The Comptroller-General attributed the strong performance to a series of institutional reforms and strategic deployments of technology across customs operations. These changes, he explained, have improved compliance, enhanced data usage, and streamlined procedures while fostering deeper engagement with private sector stakeholders.

Adeniyi was quick to emphasise that the revenue gains were not achieved through arbitrary enforcement or burdening legitimate traders, a concern often raised by importers.
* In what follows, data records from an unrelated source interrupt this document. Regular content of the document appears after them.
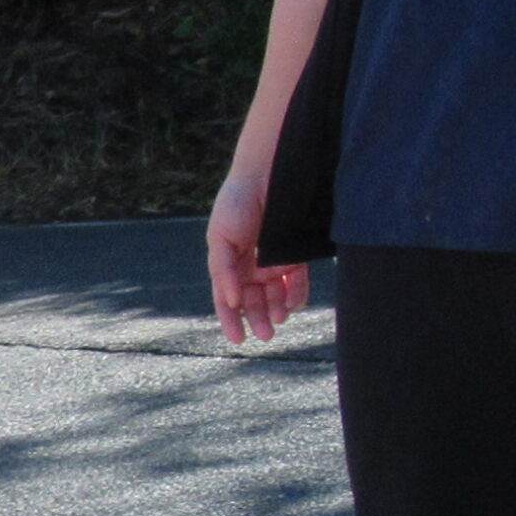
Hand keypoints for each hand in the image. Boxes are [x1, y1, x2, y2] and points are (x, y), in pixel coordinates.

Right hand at [207, 174, 309, 345]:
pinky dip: (296, 294)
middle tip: (266, 334)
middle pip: (253, 302)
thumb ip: (223, 270)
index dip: (231, 321)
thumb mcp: (220, 237)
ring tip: (280, 318)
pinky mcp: (295, 254)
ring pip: (275, 295)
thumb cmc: (235, 203)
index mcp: (228, 266)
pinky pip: (296, 281)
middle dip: (258, 319)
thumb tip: (231, 300)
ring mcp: (273, 262)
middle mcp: (250, 268)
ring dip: (276, 310)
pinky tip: (294, 302)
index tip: (238, 339)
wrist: (265, 175)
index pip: (227, 300)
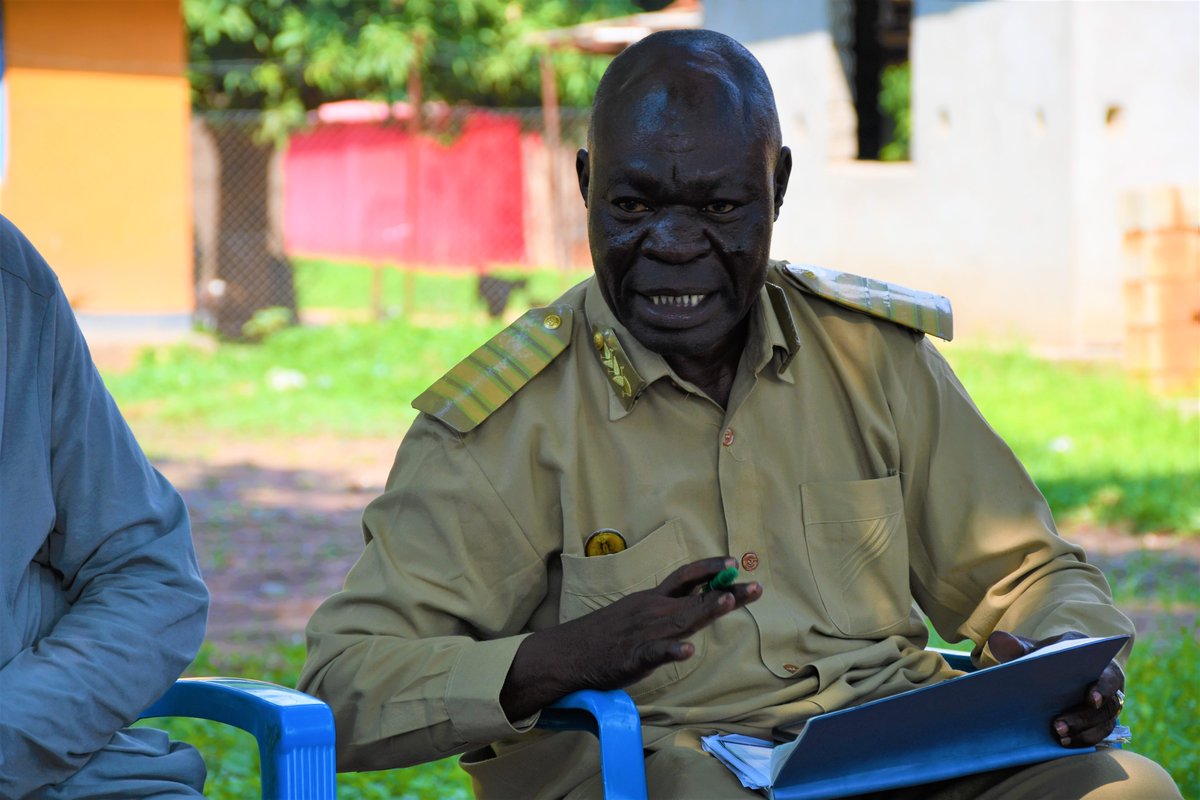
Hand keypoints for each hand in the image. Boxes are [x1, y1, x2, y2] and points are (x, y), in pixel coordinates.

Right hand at [500, 557, 761, 719]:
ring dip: (705, 610)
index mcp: (653, 600)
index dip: (711, 569)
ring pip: (680, 620)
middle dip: (726, 591)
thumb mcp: (637, 612)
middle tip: (756, 586)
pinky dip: (671, 651)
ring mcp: (644, 633)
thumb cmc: (605, 635)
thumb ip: (666, 608)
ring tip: (728, 600)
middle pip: (695, 597)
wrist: (568, 653)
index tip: (735, 563)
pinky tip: (686, 651)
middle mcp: (652, 610)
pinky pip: (655, 654)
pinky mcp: (633, 657)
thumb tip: (694, 600)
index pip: (686, 577)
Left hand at [988, 630, 1124, 747]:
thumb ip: (1019, 646)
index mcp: (1100, 664)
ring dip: (1082, 732)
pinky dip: (1083, 739)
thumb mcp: (1038, 649)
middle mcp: (1109, 687)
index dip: (1103, 688)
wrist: (1064, 667)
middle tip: (1057, 726)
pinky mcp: (1101, 722)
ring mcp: (1106, 707)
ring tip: (1059, 737)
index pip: (1109, 676)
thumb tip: (996, 639)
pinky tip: (1064, 744)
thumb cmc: (1053, 656)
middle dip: (1081, 718)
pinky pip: (1098, 735)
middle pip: (1104, 706)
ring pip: (1102, 723)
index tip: (1090, 698)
Instead, improved systems — including digital tools and disciplined enforcement — underpinned the growth.

“We present these figures not as self-congratulation, but as evidence that reform is yielding tangible outcomes,” he said, stressing that collaboration with the private sector and alignment with trade facilitation commitments were key.

Balancing Revenue With Trade Facilitation

While celebrating the revenue achievement, Adeniyi reiterated the agency’s commitment to balancing its revenue generation mandate with its trade facilitation responsibilities, particularly within the frameworks of regional and global trade agreements.

The celebration also featured the official launch of a Time-Release Study — a diagnostic initiative aimed at identifying and eliminating bottlenecks in the clearance of goods at Nigerian ports, further supporting the country’s trade competitiveness.

Nigeria’s Non-Oil Revenue Landscape

Customs remains a key non-oil revenue generator for the Federal Government. Its strong performance in 2025 comes amid broader efforts to strengthen domestic revenue mobilization and reduce reliance on oil receipts — a priority of the current economic policy direction.